EXTRACTED ENTRIES Start Marker

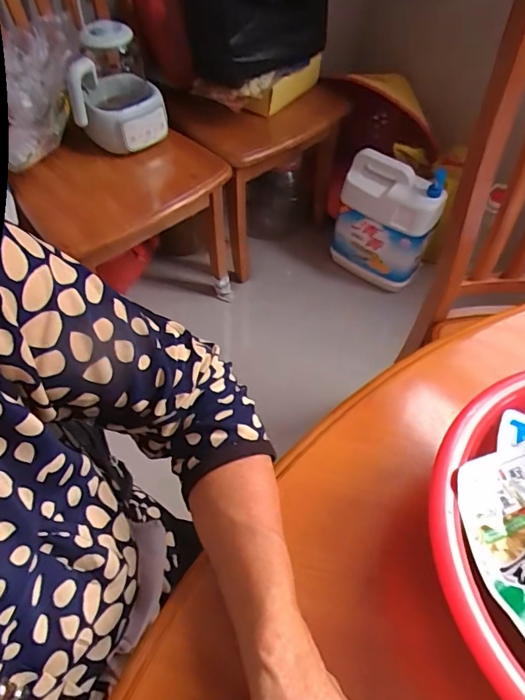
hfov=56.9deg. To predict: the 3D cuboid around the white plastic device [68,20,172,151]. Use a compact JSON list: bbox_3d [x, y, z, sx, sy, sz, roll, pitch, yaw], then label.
[{"bbox_3d":[-0.308,-0.556,1.036,0.179,0.218,0.162,-6,55,-6],"label":"white plastic device"}]

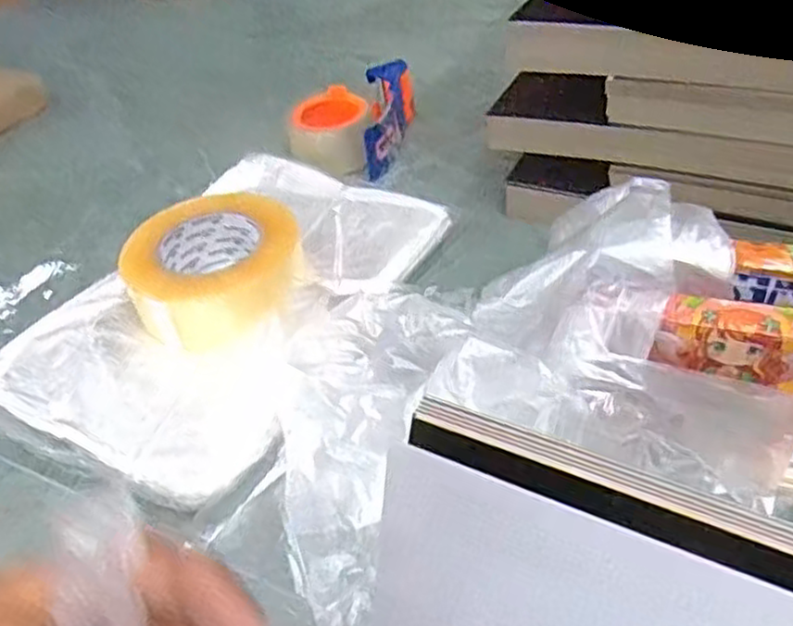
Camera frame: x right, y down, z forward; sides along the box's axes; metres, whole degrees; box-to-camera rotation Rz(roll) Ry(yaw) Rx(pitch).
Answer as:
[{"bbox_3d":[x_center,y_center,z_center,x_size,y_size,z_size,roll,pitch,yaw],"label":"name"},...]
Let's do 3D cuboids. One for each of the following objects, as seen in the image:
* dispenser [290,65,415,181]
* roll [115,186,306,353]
[{"bbox_3d":[-0.046,-0.202,0.763,0.109,0.058,0.157,8,43,17],"label":"dispenser"},{"bbox_3d":[-0.136,-0.036,0.548,0.127,0.058,0.127,-4,41,4],"label":"roll"}]

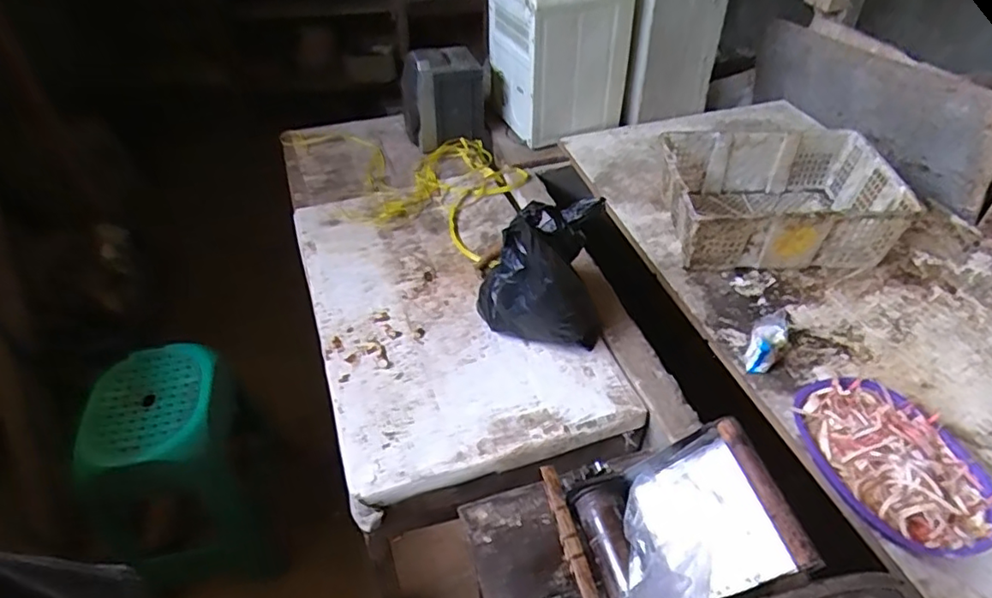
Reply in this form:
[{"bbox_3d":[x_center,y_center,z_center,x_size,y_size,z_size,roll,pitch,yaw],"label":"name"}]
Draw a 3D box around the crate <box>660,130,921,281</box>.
[{"bbox_3d":[0.640,-0.227,1.416,0.466,0.184,0.349,3,42,0],"label":"crate"}]

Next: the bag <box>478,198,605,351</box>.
[{"bbox_3d":[0.092,-0.057,1.206,0.241,0.281,0.205,2,42,-2],"label":"bag"}]

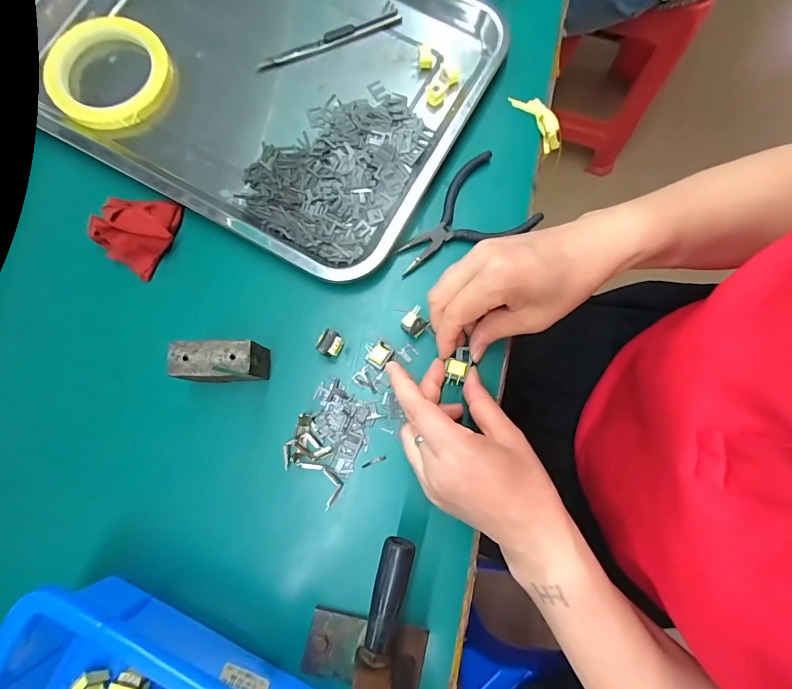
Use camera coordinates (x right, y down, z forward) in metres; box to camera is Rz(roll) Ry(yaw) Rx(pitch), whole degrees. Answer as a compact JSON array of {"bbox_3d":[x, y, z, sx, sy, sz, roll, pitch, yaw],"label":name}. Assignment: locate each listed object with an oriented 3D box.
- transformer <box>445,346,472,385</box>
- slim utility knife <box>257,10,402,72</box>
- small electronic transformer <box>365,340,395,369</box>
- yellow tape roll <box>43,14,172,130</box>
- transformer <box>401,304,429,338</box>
[{"bbox_3d":[0.048,0.015,0.295,0.016,0.009,0.029,16,78,3],"label":"transformer"},{"bbox_3d":[-0.061,-0.279,0.359,0.139,0.007,0.016,-23,81,-5],"label":"slim utility knife"},{"bbox_3d":[-0.014,0.007,0.300,0.019,0.012,0.020,33,81,5],"label":"small electronic transformer"},{"bbox_3d":[-0.253,-0.241,0.345,0.096,0.019,0.100,0,80,-1],"label":"yellow tape roll"},{"bbox_3d":[0.015,-0.016,0.304,0.019,0.019,0.019,-41,83,-7],"label":"transformer"}]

EXTRACTED ENTRIES End Marker

* _EXERCISE BRIEF_
Output every entry exactly. Pictures stay out.

* _ANSWER SPACE_
hfov=56.9deg. To predict: the 3D cuboid around the white plastic device [68,20,172,151]. Use a compact JSON list: bbox_3d [x, y, z, sx, sy, sz, roll, pitch, yaw], then label.
[{"bbox_3d":[-0.308,-0.556,1.036,0.179,0.218,0.162,-6,55,-6],"label":"white plastic device"}]

Camera frame: x right, y down, z forward; sides along the box's axes; metres, whole degrees; box-to-camera rotation Rz(roll) Ry(yaw) Rx(pitch).
Answer as:
[{"bbox_3d":[x_center,y_center,z_center,x_size,y_size,z_size,roll,pitch,yaw],"label":"name"},...]
Let's do 3D cuboids. One for each of the following objects, as seen in the image:
* dispenser [290,65,415,181]
* roll [115,186,306,353]
[{"bbox_3d":[-0.046,-0.202,0.763,0.109,0.058,0.157,8,43,17],"label":"dispenser"},{"bbox_3d":[-0.136,-0.036,0.548,0.127,0.058,0.127,-4,41,4],"label":"roll"}]

Reply in this form:
[{"bbox_3d":[x_center,y_center,z_center,x_size,y_size,z_size,roll,pitch,yaw],"label":"name"}]
Draw a 3D box around the crate <box>660,130,921,281</box>.
[{"bbox_3d":[0.640,-0.227,1.416,0.466,0.184,0.349,3,42,0],"label":"crate"}]

Next: the bag <box>478,198,605,351</box>.
[{"bbox_3d":[0.092,-0.057,1.206,0.241,0.281,0.205,2,42,-2],"label":"bag"}]

Use camera coordinates (x right, y down, z forward) in metres; box to camera is Rz(roll) Ry(yaw) Rx(pitch), whole degrees. Answer as a compact JSON array of {"bbox_3d":[x, y, z, sx, sy, sz, roll, pitch, yaw],"label":name}. Assignment: locate each listed object with an oriented 3D box.
- transformer <box>445,346,472,385</box>
- slim utility knife <box>257,10,402,72</box>
- small electronic transformer <box>365,340,395,369</box>
- yellow tape roll <box>43,14,172,130</box>
- transformer <box>401,304,429,338</box>
[{"bbox_3d":[0.048,0.015,0.295,0.016,0.009,0.029,16,78,3],"label":"transformer"},{"bbox_3d":[-0.061,-0.279,0.359,0.139,0.007,0.016,-23,81,-5],"label":"slim utility knife"},{"bbox_3d":[-0.014,0.007,0.300,0.019,0.012,0.020,33,81,5],"label":"small electronic transformer"},{"bbox_3d":[-0.253,-0.241,0.345,0.096,0.019,0.100,0,80,-1],"label":"yellow tape roll"},{"bbox_3d":[0.015,-0.016,0.304,0.019,0.019,0.019,-41,83,-7],"label":"transformer"}]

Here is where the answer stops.